El estilo de los ministros y ministras de Podemos, evidentemente, no se podía dejar sin criticar. A Pablo Iglesias se le dice que «con su coleta tan característica, y camisa rosa, va decente para lo que es él, pero seguro que lleva zapatos de suela de varios pisos de goma. Tío, hazte una chaqueta a medida, sólo una, para salvar al gremio de los sastres, aunque sea. ¡Son artesanos!». De Irene Montero, ministra de Igualdad, se afirma que «se quitó por fin la camiseta de lactancia» como si de un sacrilegio estilístico se tratara. El análisis prosigue: «Ella quiere hacernos creer que pasa de la ropa, pero lleva una blazer menos low cost de lo habitual en ella: lo detectamos en el botón forrado». Observamos cómo la mirada exquisita y alérgica del clasismo patrio condena la ropa de bajo coste, añadiendo como portadora de una suerte de verdad absoluta que «en Inditex los botones siempre son lo peor». Y no satisfecha, cataloga el estilo de Irene como «paso de todo, yo estoy a lo importante, como si currarse un poco más su aspecto le restase intelectualidad». Y para terminar, con insulto de regalo, esta sutil y constructiva apreciación: «Es boba, porque es muy mona y se podía sacar más partido. El día del debate en La Sexta la peinaron y maquillaron y, francamente, la dejaron muy guapa».

Llega el turno de Alberto Garzón, ministro de Consumo, que cometió la osadía de ir vestido, a juicio de la autora, «con una americana azulona terrible que no venden ni en Lefties y que parece el uniforme de un bedel de la época de Franco. De un sereno, más o menos». Además, aprovechó la coyuntura para ilustrar que «no hay problema a no ponerse corbata, pero ojito con las camisas blancas, que te hacen parecer camarero de tasca». Otro claro ejemplo de cómo el clasismo busca menospreciar al orgullo de clase con burdas comparativas.

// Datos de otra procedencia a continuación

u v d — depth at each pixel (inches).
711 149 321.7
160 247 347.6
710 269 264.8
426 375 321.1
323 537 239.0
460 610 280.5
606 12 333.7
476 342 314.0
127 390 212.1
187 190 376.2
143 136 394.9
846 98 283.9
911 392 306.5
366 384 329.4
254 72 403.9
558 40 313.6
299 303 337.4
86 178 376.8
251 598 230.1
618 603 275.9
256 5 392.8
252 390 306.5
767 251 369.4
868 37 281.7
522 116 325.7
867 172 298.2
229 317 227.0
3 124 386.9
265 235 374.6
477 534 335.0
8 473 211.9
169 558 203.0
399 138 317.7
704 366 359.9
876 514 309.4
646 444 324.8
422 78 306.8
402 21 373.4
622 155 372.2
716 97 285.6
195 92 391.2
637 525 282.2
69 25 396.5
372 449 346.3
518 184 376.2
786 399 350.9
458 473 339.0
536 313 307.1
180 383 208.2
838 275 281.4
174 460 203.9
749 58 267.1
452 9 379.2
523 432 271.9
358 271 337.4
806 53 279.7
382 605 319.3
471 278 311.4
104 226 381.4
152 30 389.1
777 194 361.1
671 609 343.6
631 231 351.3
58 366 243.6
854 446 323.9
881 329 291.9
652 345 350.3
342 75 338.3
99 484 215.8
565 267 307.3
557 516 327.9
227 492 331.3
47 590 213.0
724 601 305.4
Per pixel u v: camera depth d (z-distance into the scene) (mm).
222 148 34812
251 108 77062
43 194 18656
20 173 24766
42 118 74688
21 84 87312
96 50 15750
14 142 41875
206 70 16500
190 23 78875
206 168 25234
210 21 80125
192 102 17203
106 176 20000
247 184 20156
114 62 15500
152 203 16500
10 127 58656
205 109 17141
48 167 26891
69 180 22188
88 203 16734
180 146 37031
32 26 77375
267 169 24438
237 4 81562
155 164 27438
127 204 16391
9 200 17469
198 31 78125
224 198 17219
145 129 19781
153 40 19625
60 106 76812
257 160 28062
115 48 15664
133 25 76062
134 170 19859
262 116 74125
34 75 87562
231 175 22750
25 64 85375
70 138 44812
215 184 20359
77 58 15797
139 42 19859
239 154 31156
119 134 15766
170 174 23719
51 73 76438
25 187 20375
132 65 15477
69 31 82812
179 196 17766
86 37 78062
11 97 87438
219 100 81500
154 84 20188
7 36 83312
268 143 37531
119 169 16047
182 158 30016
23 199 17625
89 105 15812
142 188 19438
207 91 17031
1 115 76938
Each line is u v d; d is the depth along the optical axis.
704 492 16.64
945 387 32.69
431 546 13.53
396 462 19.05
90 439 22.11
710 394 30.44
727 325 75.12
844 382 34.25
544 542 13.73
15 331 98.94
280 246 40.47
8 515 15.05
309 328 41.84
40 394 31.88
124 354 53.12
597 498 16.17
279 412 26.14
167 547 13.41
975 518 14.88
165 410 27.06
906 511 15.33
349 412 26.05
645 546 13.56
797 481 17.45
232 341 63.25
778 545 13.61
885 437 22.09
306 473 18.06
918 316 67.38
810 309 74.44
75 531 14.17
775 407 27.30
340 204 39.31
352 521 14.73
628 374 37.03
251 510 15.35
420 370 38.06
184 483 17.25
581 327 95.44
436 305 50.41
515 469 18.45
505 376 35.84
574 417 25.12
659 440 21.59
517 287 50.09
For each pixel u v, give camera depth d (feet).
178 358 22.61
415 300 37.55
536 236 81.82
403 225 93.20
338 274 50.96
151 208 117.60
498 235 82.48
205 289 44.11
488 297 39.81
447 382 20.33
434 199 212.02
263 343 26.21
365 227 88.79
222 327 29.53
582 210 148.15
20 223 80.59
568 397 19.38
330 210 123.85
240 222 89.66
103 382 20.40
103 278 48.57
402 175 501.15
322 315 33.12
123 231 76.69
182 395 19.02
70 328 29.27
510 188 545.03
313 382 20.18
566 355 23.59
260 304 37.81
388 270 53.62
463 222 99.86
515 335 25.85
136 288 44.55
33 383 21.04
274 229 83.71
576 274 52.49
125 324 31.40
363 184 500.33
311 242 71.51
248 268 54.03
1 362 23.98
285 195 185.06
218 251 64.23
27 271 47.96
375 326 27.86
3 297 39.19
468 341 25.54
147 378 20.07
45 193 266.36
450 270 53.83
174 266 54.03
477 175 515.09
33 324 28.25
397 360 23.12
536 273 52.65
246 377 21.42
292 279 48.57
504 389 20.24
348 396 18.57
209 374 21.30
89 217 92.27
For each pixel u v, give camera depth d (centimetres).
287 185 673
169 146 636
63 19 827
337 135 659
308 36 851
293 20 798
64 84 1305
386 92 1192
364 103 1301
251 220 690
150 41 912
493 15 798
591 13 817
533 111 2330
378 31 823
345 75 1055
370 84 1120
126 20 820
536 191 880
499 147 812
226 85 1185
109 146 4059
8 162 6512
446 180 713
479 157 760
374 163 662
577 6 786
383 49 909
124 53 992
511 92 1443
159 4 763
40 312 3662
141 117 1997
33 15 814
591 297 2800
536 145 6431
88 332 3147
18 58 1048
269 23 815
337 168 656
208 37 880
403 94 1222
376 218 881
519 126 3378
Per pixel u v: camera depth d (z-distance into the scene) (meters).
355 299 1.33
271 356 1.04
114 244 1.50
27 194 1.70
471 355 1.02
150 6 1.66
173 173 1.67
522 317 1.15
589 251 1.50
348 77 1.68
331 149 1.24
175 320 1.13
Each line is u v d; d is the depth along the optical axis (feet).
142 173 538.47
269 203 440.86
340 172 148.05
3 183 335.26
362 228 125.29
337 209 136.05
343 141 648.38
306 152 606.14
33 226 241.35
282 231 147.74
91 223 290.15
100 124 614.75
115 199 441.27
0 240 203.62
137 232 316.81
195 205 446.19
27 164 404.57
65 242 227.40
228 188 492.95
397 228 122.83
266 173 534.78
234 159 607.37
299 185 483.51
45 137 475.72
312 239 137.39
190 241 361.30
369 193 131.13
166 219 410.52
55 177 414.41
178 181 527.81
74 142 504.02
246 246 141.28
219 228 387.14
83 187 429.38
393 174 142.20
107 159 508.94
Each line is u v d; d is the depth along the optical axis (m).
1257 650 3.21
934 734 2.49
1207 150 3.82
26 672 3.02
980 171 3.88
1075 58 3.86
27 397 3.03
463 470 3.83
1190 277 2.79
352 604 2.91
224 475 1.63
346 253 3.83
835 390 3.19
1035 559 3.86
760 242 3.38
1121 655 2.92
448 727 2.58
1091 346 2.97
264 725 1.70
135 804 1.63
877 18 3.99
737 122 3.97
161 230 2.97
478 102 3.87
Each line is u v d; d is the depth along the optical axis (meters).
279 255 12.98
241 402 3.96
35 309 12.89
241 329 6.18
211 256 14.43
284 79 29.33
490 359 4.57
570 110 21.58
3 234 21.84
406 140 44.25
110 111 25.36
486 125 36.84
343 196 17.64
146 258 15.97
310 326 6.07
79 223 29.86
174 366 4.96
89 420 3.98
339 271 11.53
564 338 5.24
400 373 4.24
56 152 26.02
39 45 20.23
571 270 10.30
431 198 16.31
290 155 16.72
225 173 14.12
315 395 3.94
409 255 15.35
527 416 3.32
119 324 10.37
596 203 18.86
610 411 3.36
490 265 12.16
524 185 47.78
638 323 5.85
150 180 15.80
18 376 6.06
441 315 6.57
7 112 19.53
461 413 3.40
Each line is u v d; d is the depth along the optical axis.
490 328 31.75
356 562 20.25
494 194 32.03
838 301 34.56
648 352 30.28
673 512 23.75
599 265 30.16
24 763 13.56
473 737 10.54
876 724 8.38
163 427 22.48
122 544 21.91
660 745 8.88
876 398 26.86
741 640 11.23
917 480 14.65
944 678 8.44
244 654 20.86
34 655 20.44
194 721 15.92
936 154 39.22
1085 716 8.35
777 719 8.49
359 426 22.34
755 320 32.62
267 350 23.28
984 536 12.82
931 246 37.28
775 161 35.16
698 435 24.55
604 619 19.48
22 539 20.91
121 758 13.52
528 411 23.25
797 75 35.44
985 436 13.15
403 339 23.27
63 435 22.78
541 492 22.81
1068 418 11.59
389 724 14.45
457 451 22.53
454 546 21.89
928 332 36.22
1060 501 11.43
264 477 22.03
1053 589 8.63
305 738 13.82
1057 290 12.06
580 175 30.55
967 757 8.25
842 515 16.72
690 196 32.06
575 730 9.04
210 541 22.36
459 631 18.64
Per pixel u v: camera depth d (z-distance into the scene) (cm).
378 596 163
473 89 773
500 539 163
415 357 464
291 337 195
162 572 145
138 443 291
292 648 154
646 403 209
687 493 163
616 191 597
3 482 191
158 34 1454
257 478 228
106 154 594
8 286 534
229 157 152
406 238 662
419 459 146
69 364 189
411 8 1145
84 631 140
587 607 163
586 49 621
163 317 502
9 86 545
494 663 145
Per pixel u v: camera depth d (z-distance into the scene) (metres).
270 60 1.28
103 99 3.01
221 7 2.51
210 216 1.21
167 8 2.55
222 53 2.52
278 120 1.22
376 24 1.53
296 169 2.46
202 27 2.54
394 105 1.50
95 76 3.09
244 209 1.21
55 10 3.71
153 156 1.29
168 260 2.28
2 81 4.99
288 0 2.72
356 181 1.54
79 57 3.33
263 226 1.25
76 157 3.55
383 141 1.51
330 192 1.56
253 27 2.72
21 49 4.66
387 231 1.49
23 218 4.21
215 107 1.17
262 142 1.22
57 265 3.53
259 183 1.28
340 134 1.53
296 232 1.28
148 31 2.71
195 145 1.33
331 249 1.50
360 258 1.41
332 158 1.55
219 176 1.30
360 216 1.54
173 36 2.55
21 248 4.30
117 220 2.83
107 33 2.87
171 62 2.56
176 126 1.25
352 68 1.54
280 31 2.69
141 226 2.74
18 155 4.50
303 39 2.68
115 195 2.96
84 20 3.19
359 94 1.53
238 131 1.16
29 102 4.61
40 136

Aceptación de alto copete, eso sí, a la vestimenta aterciopelada color vino «de alguna boutique de Getxo», que lucía la ministra de Educación, Isabel Celaá. A continuación, el turno fue para Nadia Calviño, ministra de Economía, portadora de «una chaqueta de esas infumables» que, sorprendentemente, a la autora le recordaba «a la Reina Letizia» y que, a pesar del conseguido claroscuro nipón, era «una pésima combinación». El análisis estilístico de la nueva ministra de Exteriores, Unión Europea y Cooperación concluye con un «le damos una oportunidad a esta mujer». Parece que el estilismo bermejo de Arancha González Laya le «horripila» a la analista de los ropajes, que manifiesta abiertamente su rechazo por la gente que lleva gafas con monturas de colores muy llamativos.

«Elegante y sobria», así es la ministra favorita de la articulista. Margarita Robles defiende, al igual que su cartera política, «un look Stendhal de rojo y negro para la que solo queda un aplausos». También de tonos rojinegros la ministra de Industria, Reyes Maroto, se había «tomado demasiado en serio la jura y va como de boda, con sedas y transparencias, metáfora de la política de Sánchez» y el chascarrillo fácil no podía dejar de estar presente en la observación. Porque…, ¿de qué estábamos hablando, de política o protocolo de etiqueta? Como colofón, «una ministra muy trasnochada» llevará la cartera de Política Territorial y Función Pública. «Carolina Darias viste un pelín primaveral», aunque el cambio climático diga lo contrario, y llevaba en la solapa un broche que a la analista no le queda muy claro si «es una esponja de baño de esas que nadie compra y que son como un estropajo».

Más allá de este análisis, que pretendía ser de moda y que ha acabado como una publicación soez, hay 22 personas que han jurado sus cargos como ministros con un fin común: la justicia social y el progreso del Estado. Lejos del carácter anecdótico de lo aquí analizado, el feminismo y la igualdad real están por encima de todas estas barreras que los sectores más reaccionarios intentan interponer en el camino hacia el progreso. Ya lo dijo la ministra de Igualdad, Irene Montero, haciendo suya una frase de Rosa Luxemburgo: «el primer gesto revolucionario es decir las cosas por su nombre» y «este ministerio de Igualdad será un ministerio feminista cargado de memoria, memoria de aquellas mujeres que fueron y por las cuales hoy somos». Y, a modo de recordatorio, objetar que no hay cosa más pasada de moda o en términos estilísticos demodé, como el machismo confeso y practicante de los sectores conservadores y ultraderechistas que intentan obstaculizar esta nueva etapa política.